Un autre point, c’est qu’on a toujours tendance à parler des succès, mais rarement des échecs. C’est humain, mais ça a le gros défaut de faire croire que l’aide au développement, aussi bien intégrée et cogérée avec la population soit-elle, est la panacée. Il y a des fois où ça ne fonctionne pas, ou plus ; souvent, en fait. Que ce soient les autorités locales qui ne fournissent pas les budgets pour éviter que telle structure tombe en ruine, une saison trop sèche ou trop humide qui mette à mal les nouvelles récoltes ou plus simplement le destinataire du micro-crédit qui n’arrive pas à rembourser.

En écoutant les collègues des autres projets, un des gros risques de l’aide au développement est de créer une forme de dépendance : les bénéficiaires attendent l’aide et ne font rien par eux-mêmes. En règle générale, l’organisation pour laquelle je travaille essaye de mettre en place des projets qui impliquent les communautés et qui sont clairement limités dans le temps, pour éviter ce genre de choses.

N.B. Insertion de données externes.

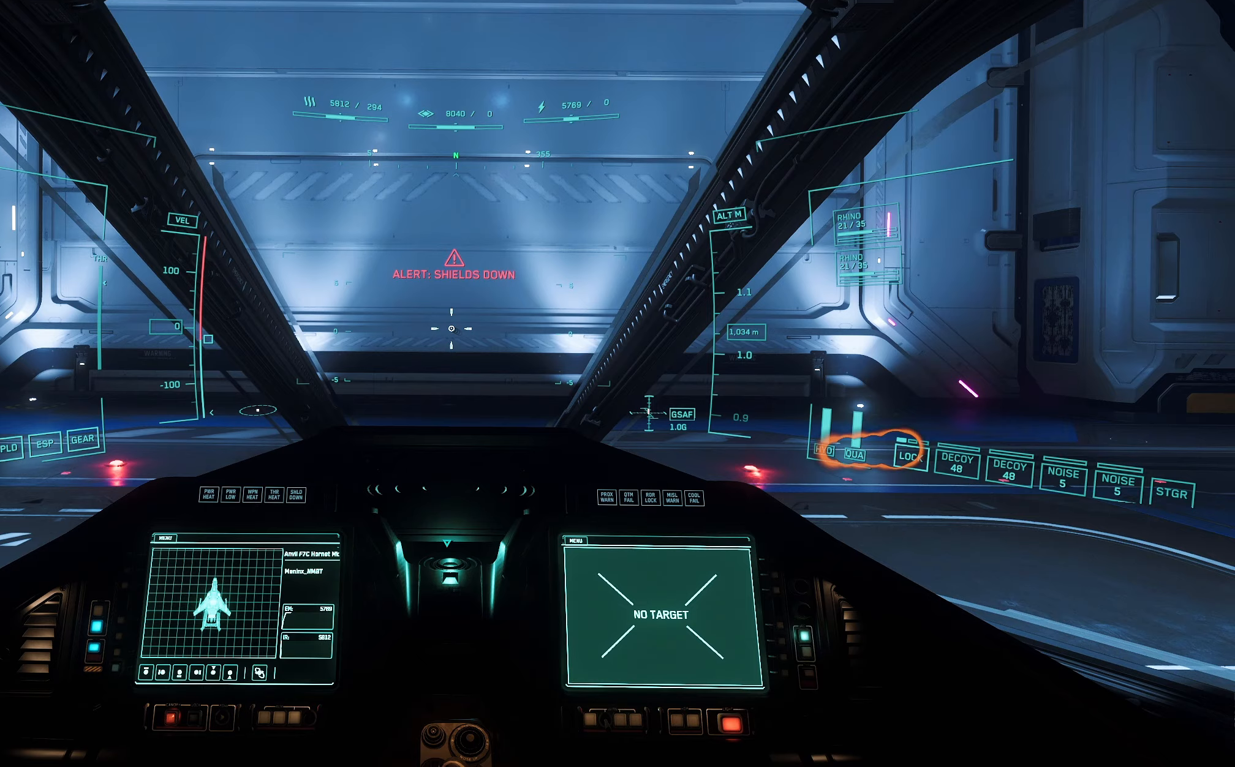
Gameplay with a controller (Xbox layout); each line is a JSON object with the inputs held at the frame after it. "events" lists button and stick changes between this image and that frame as [ms after this image, input, new state], when the widget could be followed in between.
{"buttons": ["R3"], "left_stick": "center", "right_stick": "center", "events": [[167, "R3", "down"]]}
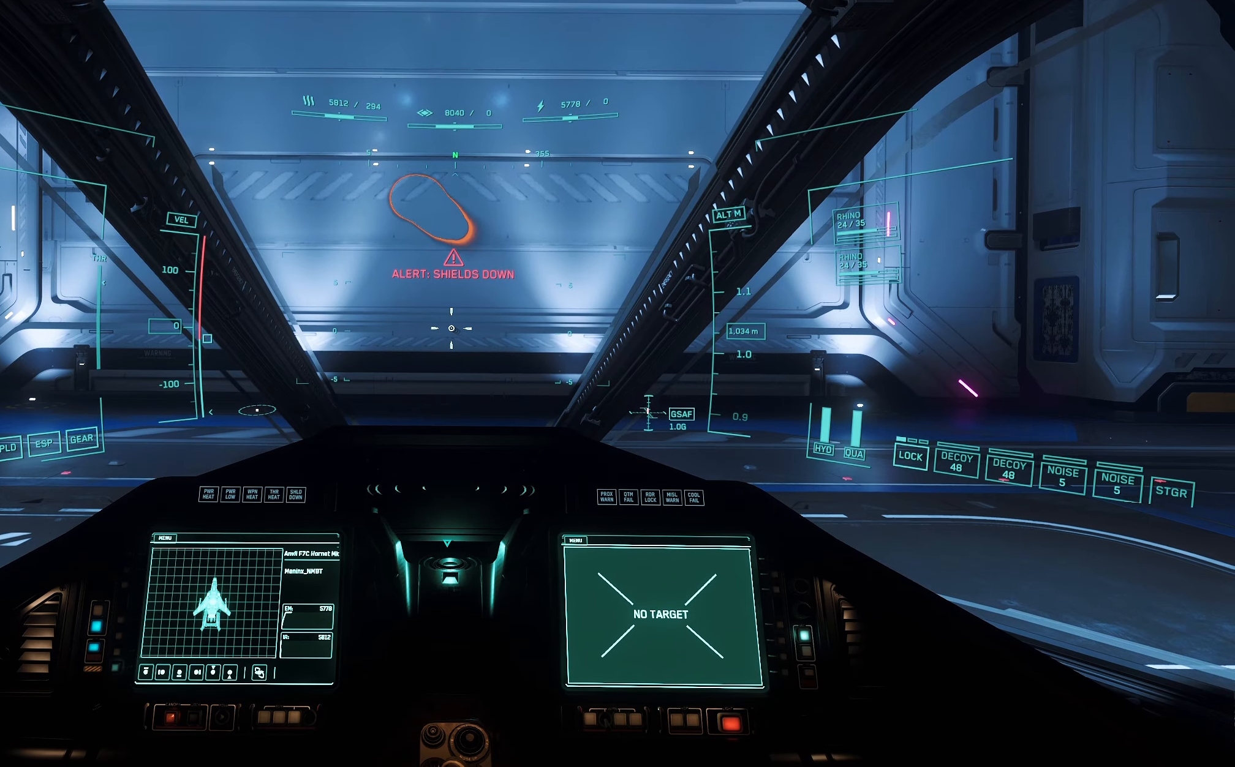
{"buttons": ["R3"], "left_stick": "center", "right_stick": "center", "events": []}
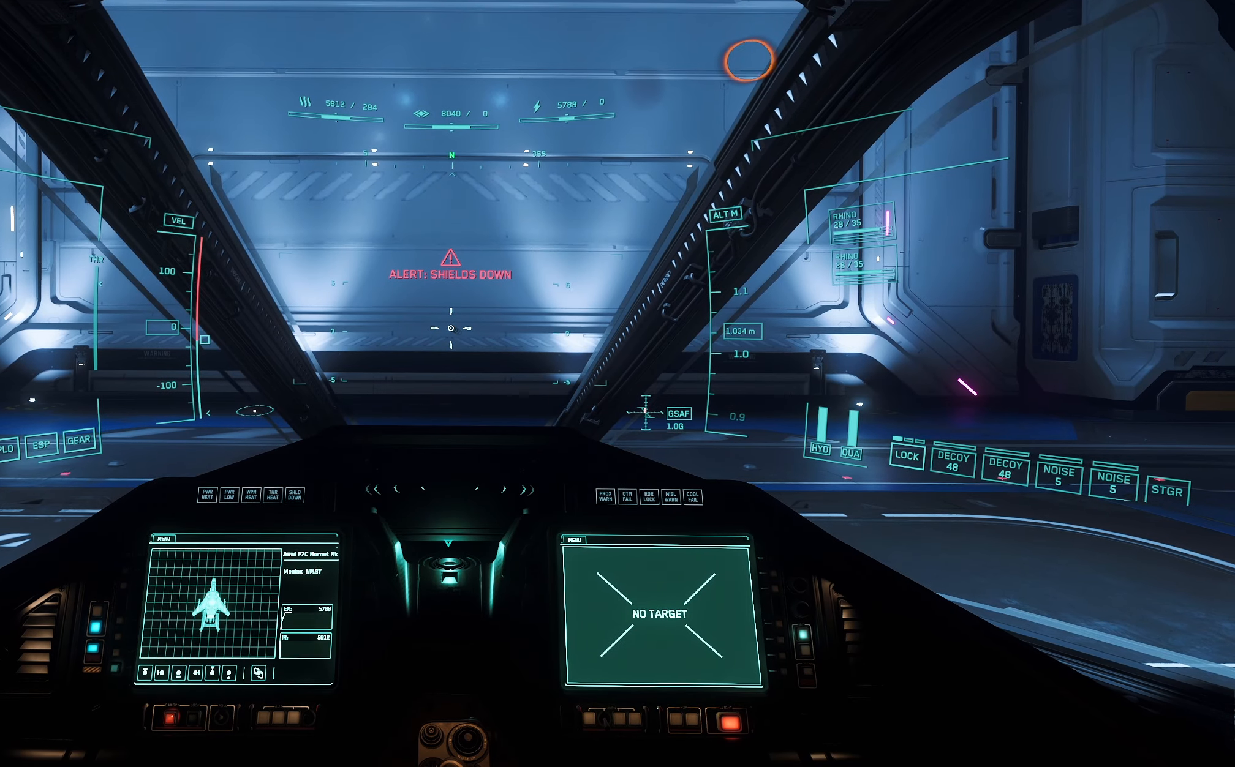
{"buttons": [], "left_stick": "center", "right_stick": "center", "events": [[167, "R3", "up"]]}
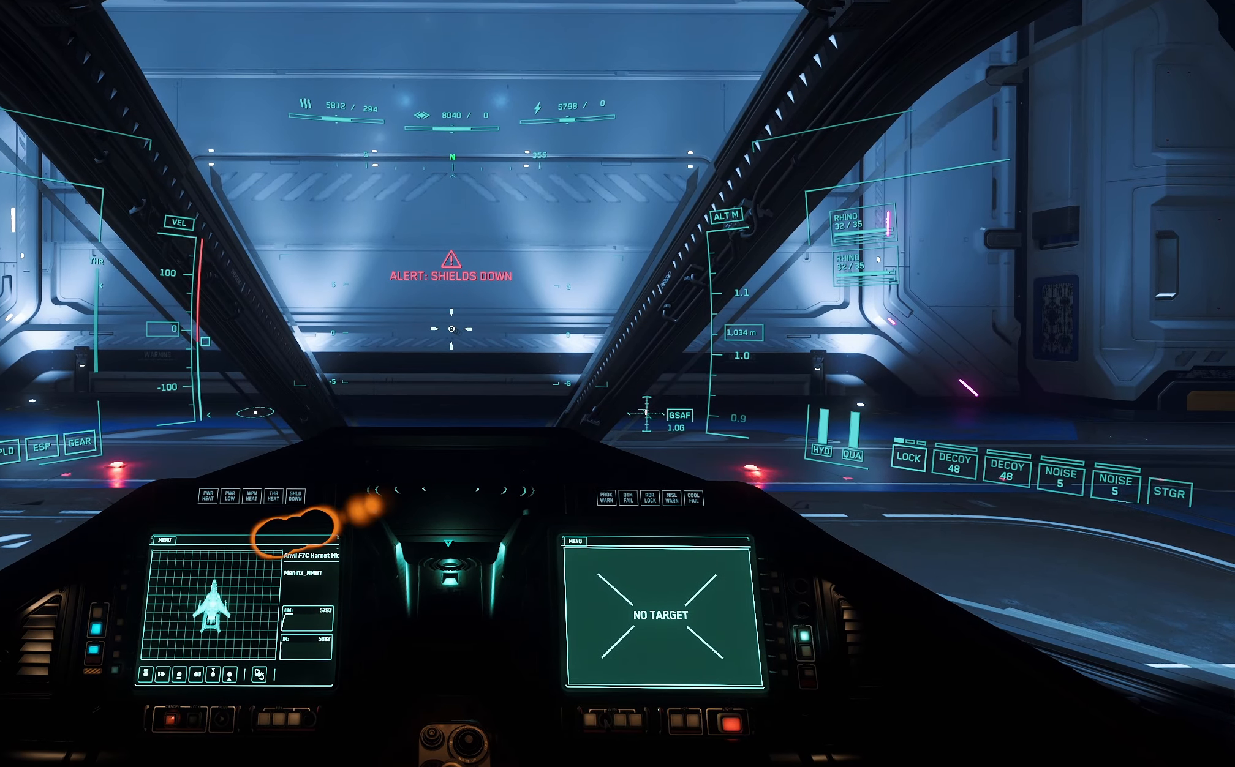
{"buttons": [], "left_stick": "center", "right_stick": "center", "events": []}
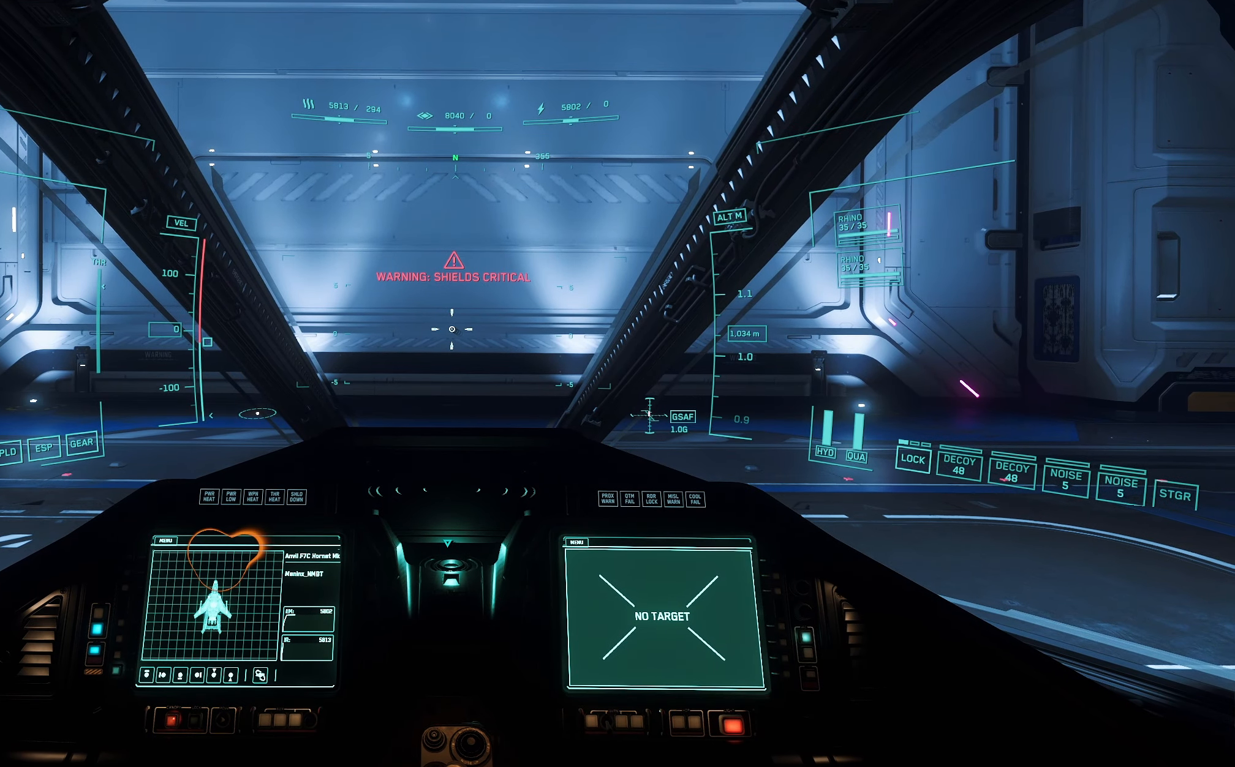
{"buttons": [], "left_stick": "center", "right_stick": "center", "events": []}
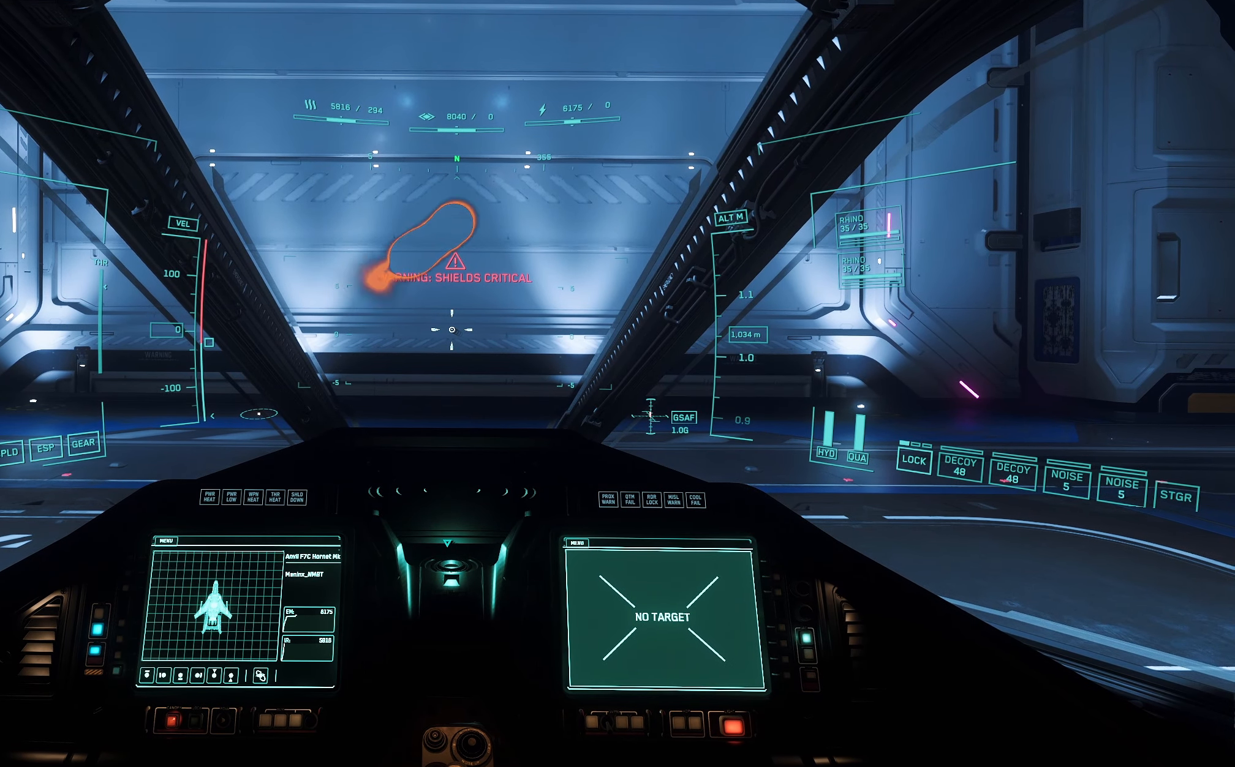
{"buttons": [], "left_stick": "center", "right_stick": "center", "events": []}
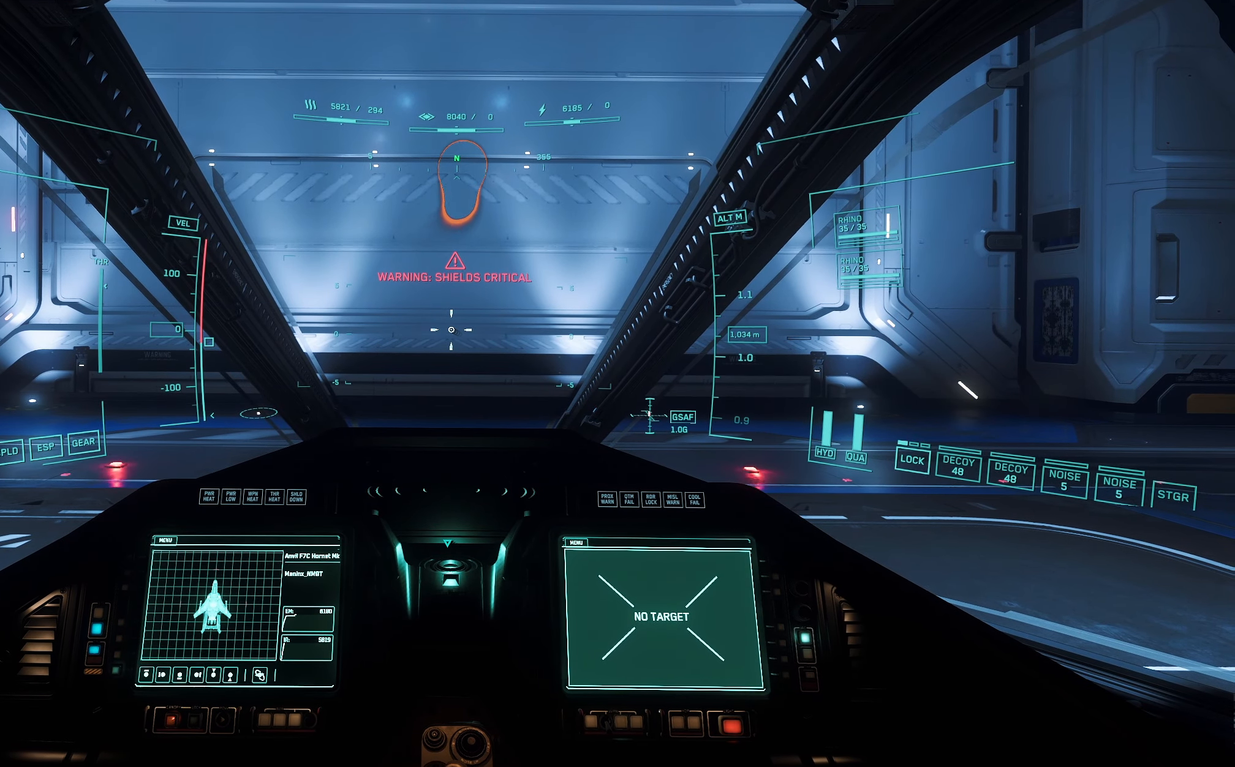
{"buttons": [], "left_stick": "center", "right_stick": "center", "events": []}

En fait, tout ceci m’a rappelé un livre que j’ai lu récemment et dont je pense vous parler à l’occasion, le Petit traité de la décroissance sereine, de Serge Latouche. Un des chapitres était consacré à l’aide aux pays en développement et à l’Afrique en particulier ; il mentionnait, entre autres éléments déprimants, que la seule chance pour ce continent de se développer de façon décente et sans atomiser son écosystème serait que tout le monde commence par lui foutre une paix royale.

Je ne suis pas loin de penser qu’il a raison : certes, ça signifierait sans doute une génération ou deux à sucer des clous, mais l’alternative serait de passer dix générations à manger de la merde au milieu d’un écosystème en ruine.